### Aim of the task
Type out every line below exactly as it reads.

### Source material
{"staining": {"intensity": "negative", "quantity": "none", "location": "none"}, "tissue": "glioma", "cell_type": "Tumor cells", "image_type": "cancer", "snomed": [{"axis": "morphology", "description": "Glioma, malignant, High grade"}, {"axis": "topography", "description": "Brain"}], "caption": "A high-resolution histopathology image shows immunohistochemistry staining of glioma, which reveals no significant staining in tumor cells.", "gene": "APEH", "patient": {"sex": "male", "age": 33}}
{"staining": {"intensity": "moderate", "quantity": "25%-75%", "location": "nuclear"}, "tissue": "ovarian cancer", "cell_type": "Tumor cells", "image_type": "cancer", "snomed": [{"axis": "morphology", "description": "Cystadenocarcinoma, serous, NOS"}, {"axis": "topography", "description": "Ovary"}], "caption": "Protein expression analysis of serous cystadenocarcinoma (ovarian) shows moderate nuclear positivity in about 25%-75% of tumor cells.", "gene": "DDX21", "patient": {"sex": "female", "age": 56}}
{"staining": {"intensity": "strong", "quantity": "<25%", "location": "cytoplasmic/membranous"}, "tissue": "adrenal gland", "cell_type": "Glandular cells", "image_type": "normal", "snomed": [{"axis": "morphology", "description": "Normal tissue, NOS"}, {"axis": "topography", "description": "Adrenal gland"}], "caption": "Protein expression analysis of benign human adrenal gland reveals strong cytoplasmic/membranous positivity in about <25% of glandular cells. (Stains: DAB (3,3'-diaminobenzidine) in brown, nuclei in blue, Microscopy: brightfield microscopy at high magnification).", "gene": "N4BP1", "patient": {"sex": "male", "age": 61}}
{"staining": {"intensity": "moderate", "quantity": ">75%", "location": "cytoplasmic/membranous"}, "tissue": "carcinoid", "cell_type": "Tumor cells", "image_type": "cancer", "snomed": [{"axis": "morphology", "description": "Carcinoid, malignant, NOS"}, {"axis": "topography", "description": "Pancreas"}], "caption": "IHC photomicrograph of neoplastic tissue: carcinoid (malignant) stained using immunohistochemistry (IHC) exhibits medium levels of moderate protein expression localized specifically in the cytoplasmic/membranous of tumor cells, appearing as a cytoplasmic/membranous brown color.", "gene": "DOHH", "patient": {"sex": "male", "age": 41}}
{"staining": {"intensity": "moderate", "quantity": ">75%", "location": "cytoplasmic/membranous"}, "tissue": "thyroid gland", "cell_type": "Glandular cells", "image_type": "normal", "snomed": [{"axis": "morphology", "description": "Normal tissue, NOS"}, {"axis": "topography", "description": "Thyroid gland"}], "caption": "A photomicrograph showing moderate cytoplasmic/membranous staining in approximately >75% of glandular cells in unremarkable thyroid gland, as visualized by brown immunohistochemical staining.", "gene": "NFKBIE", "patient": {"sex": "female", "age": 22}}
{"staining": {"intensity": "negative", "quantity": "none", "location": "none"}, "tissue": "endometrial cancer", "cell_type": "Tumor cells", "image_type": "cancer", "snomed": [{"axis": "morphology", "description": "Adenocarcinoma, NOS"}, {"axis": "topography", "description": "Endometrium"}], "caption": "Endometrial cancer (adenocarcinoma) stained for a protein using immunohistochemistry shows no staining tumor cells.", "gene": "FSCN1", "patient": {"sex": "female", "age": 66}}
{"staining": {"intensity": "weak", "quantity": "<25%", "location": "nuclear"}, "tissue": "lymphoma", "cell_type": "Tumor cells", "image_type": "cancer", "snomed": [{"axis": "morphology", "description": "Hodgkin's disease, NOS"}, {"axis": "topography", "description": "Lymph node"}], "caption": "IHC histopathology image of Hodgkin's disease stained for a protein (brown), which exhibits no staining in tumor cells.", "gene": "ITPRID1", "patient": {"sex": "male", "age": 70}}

### Task result
{"staining": {"intensity": "negative", "quantity": "none", "location": "none"}, "tissue": "glioma", "cell_type": "Tumor cells", "image_type": "cancer", "snomed": [{"axis": "morphology", "description": "Glioma, malignant, High grade"}, {"axis": "topography", "description": "Brain"}], "caption": "A high-resolution histopathology image shows immunohistochemistry staining of glioma, which reveals no significant staining in tumor cells.", "gene": "APEH", "patient": {"sex": "male", "age": 33}}
{"staining": {"intensity": "moderate", "quantity": "25%-75%", "location": "nuclear"}, "tissue": "ovarian cancer", "cell_type": "Tumor cells", "image_type": "cancer", "snomed": [{"axis": "morphology", "description": "Cystadenocarcinoma, serous, NOS"}, {"axis": "topography", "description": "Ovary"}], "caption": "Protein expression analysis of serous cystadenocarcinoma (ovarian) shows moderate nuclear positivity in about 25%-75% of tumor cells.", "gene": "DDX21", "patient": {"sex": "female", "age": 56}}
{"staining": {"intensity": "strong", "quantity": "<25%", "location": "cytoplasmic/membranous"}, "tissue": "adrenal gland", "cell_type": "Glandular cells", "image_type": "normal", "snomed": [{"axis": "morphology", "description": "Normal tissue, NOS"}, {"axis": "topography", "description": "Adrenal gland"}], "caption": "Protein expression analysis of benign human adrenal gland reveals strong cytoplasmic/membranous positivity in about <25% of glandular cells. (Stains: DAB (3,3'-diaminobenzidine) in brown, nuclei in blue, Microscopy: brightfield microscopy at high magnification).", "gene": "N4BP1", "patient": {"sex": "male", "age": 61}}
{"staining": {"intensity": "moderate", "quantity": ">75%", "location": "cytoplasmic/membranous"}, "tissue": "carcinoid", "cell_type": "Tumor cells", "image_type": "cancer", "snomed": [{"axis": "morphology", "description": "Carcinoid, malignant, NOS"}, {"axis": "topography", "description": "Pancreas"}], "caption": "IHC photomicrograph of neoplastic tissue: carcinoid (malignant) stained using immunohistochemistry (IHC) exhibits medium levels of moderate protein expression localized specifically in the cytoplasmic/membranous of tumor cells, appearing as a cytoplasmic/membranous brown color.", "gene": "DOHH", "patient": {"sex": "male", "age": 41}}
{"staining": {"intensity": "moderate", "quantity": ">75%", "location": "cytoplasmic/membranous"}, "tissue": "thyroid gland", "cell_type": "Glandular cells", "image_type": "normal", "snomed": [{"axis": "morphology", "description": "Normal tissue, NOS"}, {"axis": "topography", "description": "Thyroid gland"}], "caption": "A photomicrograph showing moderate cytoplasmic/membranous staining in approximately >75% of glandular cells in unremarkable thyroid gland, as visualized by brown immunohistochemical staining.", "gene": "NFKBIE", "patient": {"sex": "female", "age": 22}}
{"staining": {"intensity": "negative", "quantity": "none", "location": "none"}, "tissue": "endometrial cancer", "cell_type": "Tumor cells", "image_type": "cancer", "snomed": [{"axis": "morphology", "description": "Adenocarcinoma, NOS"}, {"axis": "topography", "description": "Endometrium"}], "caption": "Endometrial cancer (adenocarcinoma) stained for a protein using immunohistochemistry shows no staining tumor cells.", "gene": "FSCN1", "patient": {"sex": "female", "age": 66}}
{"staining": {"intensity": "weak", "quantity": "<25%", "location": "nuclear"}, "tissue": "lymphoma", "cell_type": "Tumor cells", "image_type": "cancer", "snomed": [{"axis": "morphology", "description": "Hodgkin's disease, NOS"}, {"axis": "topography", "description": "Lymph node"}], "caption": "IHC histopathology image of Hodgkin's disease stained for a protein (brown), which exhibits no staining in tumor cells.", "gene": "ITPRID1", "patient": {"sex": "male", "age": 70}}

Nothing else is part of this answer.